By Pfc. Angel Washington
1st Cavalry Division public affairs
Civilians and soldiers of all ranks, ethnicities and backgrounds enthusiastically observed the Buffalo Soldier displays as Martin Luther King Jr.'s "I Have a Dream" speech echoed softly in the background.
"Long Knife" soldiers from the 4th Brigade Combat Team, 1st Cavalry Division, hosted a Black History Month observance honoring the legacy of the Buffalo Soldier in the Operation Iraqi Freedom Memorial Dining Facility on Feb. 19.
The Army started to establish African-American regiments in 1866. The members of the 10th Cavalry Regiment were given the nickname, "Buffalo Soldiers" by the Native American tribes they encountered in combat for their curly hair, skin color, and tenacious fighting spirit. The nickname Buffalo Soldier was later used to refer to all African-American soldiers who served in the 9th and 10th Cavalry Regiments as well as the 24th and 25th Infantry Regiments.
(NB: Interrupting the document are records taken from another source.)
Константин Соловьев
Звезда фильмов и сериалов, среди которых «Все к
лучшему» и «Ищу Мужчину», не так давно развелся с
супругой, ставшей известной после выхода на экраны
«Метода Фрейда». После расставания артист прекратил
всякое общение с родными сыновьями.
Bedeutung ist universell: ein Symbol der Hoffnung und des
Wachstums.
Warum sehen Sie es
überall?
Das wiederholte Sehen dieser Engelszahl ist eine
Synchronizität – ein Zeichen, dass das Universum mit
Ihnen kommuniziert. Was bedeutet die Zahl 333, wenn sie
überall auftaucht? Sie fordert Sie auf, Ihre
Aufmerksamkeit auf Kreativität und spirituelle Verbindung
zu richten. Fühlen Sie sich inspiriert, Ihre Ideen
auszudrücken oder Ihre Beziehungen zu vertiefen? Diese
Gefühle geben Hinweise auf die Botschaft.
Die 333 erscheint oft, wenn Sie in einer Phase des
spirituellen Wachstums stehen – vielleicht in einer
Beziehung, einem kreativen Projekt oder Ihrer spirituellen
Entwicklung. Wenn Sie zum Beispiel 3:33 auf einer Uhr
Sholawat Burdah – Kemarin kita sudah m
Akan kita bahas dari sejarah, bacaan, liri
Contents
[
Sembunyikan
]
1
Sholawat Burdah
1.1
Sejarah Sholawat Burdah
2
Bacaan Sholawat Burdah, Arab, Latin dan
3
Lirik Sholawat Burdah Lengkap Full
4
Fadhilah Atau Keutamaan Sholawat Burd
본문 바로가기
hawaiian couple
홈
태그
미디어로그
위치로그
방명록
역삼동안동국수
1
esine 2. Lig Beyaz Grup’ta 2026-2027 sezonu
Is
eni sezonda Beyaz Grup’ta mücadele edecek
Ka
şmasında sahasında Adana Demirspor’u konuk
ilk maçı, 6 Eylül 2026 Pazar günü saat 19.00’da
"If it wasn't for the Buffalo Soldiers, the westward expansion would have been delayed, I believe 50 years," said retired Staff Sgt. Joe Glover, who currently works with The Buffalo Soldiers National Museum.
The Buffalo Soldiers' duties included building railroads, forts, and securing locals from Native Americans.
Although the Buffalo Soldiers worked under adverse conditions, this did not discourage them; it only drove them to work harder.
"They had many hassles but that didn't deter them a lot, it actually made them stronger," said Glover. "They took pride in their uniform and strived to be all that they could be."
Retired Battalion Sgt. Maj. James Williams, who is the last of the Buffalo Soldiers, served in both the 9th and 10th Cavalry Regiments.
"It's an honor to have troops recognize something they've never seen before," said Williams.
Joining the Army at the age of 15, Williams said, "I always wanted to wear the uniform; I could see what pride stood for."
Williams, who served in the military for 21 years, fought in the Korean War as well as the Vietnam War.
"The uniform makes you who you are and you make it what it is," Williams said.
Williams, dressed in his cavalry uniform with a buffalo patch on his left arm, airborne and ranger patch on his right, and a yellow stripe going down the side of his uniform pants, added, "It (the uniform) shows you a pride you wouldn't had been able to see."
Wayne DeHart, an actor with the Buffalo Soldier Museum, pulled out a cloth and started shining his U.S. engraved belt buckle as he relived the life of a Buffalo Soldier.